UNIVERSITÄTSSTADT SIEGEN

Urteil: Diesel-Fahrverbote grundsätzlich zulässig

[27.02.2018] Nach dem heutigen (Dienstag, 27. Februar 2018) Urteil des Bundesverwaltungsgerichts sind Diesel-Fahrverbote grundsätzlich zulässig. Die Stadt Siegen hat deshalb proaktiv den aktuellen Pilotversuch in der Sandstraße gestartet, um ein mögliches Diesel-Fahrverbot abzuwenden.

Nach der Entscheidung der Leipziger Richter ist zu klären, ob für diesen Schritt die aktuellen verkehrsrechtlichen Bestimmungen ausreichen oder ob diese ergänzt werden müssen. Sollten die rechtlichen Voraussetzungen vorliegen, ist zu erwarten, dass das NRW-Umweltministerium ein einheitliches Vorgehen vorgibt. Grund: In vielen Umweltzonen werden derzeit die Stickoxid-Grenzwerte noch überschritten.

Im Falle der Stadt Siegen wäre von der Bezirksregierung Arnsberg als planaufstellender Behörde zu prüfen, ob eine entsprechende Überarbeitung des Luftreinhalteplanes Siegen notwendig ist oder ob ein Dieselfahrverbot durch Anweisung an die Stadt Siegen umzusetzen ist. Das teilt die städtische Umweltabteilung mit. Unklar ist dabei, ob und wann die Deutsche Umwelthilfe (DUH) eine Klage gegen die Bezirksregierung Arnsberg einreicht, um eine Verschärfung des Luftreinhalteplanes Siegen zu erreichen.

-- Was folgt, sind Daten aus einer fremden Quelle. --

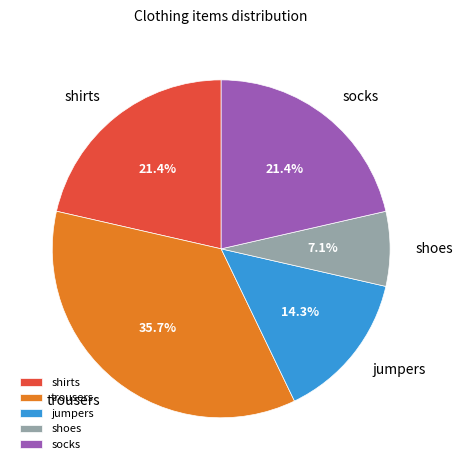

To the nearest percent, what percentage of the pie is socks?

21%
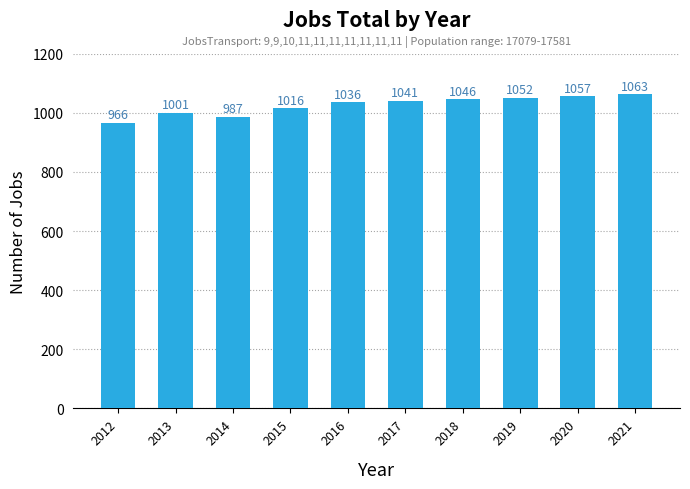

Are the bars horizontal?

No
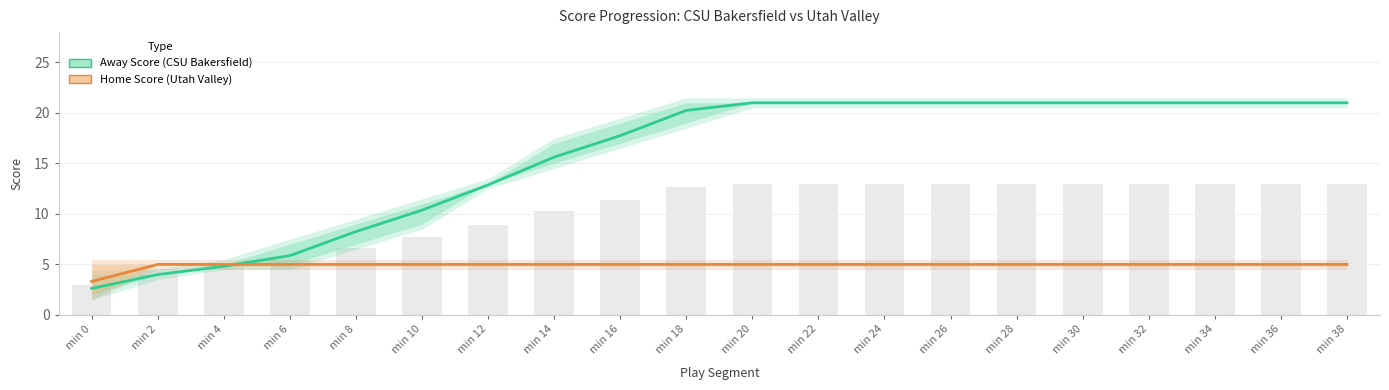

Read the Away Score value at min 18.

20.2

Das Urteil des Bundesverwaltungsgerichts hat also zunächst keine unmittelbare Auswirkung auf ein Dieselfahrverbot in Siegen. Dieses käme erst dann in Frage, wenn die rechtlichen Voraussetzungen hierfür bestehen und keine anderen Maßnahmen existieren, mit denen die Stickoxid-Belastung in der Sandstraße deutlich gesenkt werden kann. Genau dies soll jedoch jetzt durch den dreimonatigen Modellversuch der Straßen- und Verkehrsabteilung in der Sandstraße erreicht werden. Ziel ist, das Verkehrsaufkommen in dem Bereich zu senken und die Luftqualität zu verbessern.

Zum Hintergrund:

Das Bundesverwaltungsgericht in Leipzig hat mit dem heutigen Urteil zum Diesel-Fahrverbot die vorinstanzlichen Urteile bestätigt. Darin ging es um die Verpflichtung, die Luftreinhaltepläne von Stuttgart und Düsseldorf zu verschärfen und dort auch Einfahrtverbote für Dieselfahrzeuge mit hohem Stickoxidausstoß durchzusetzen.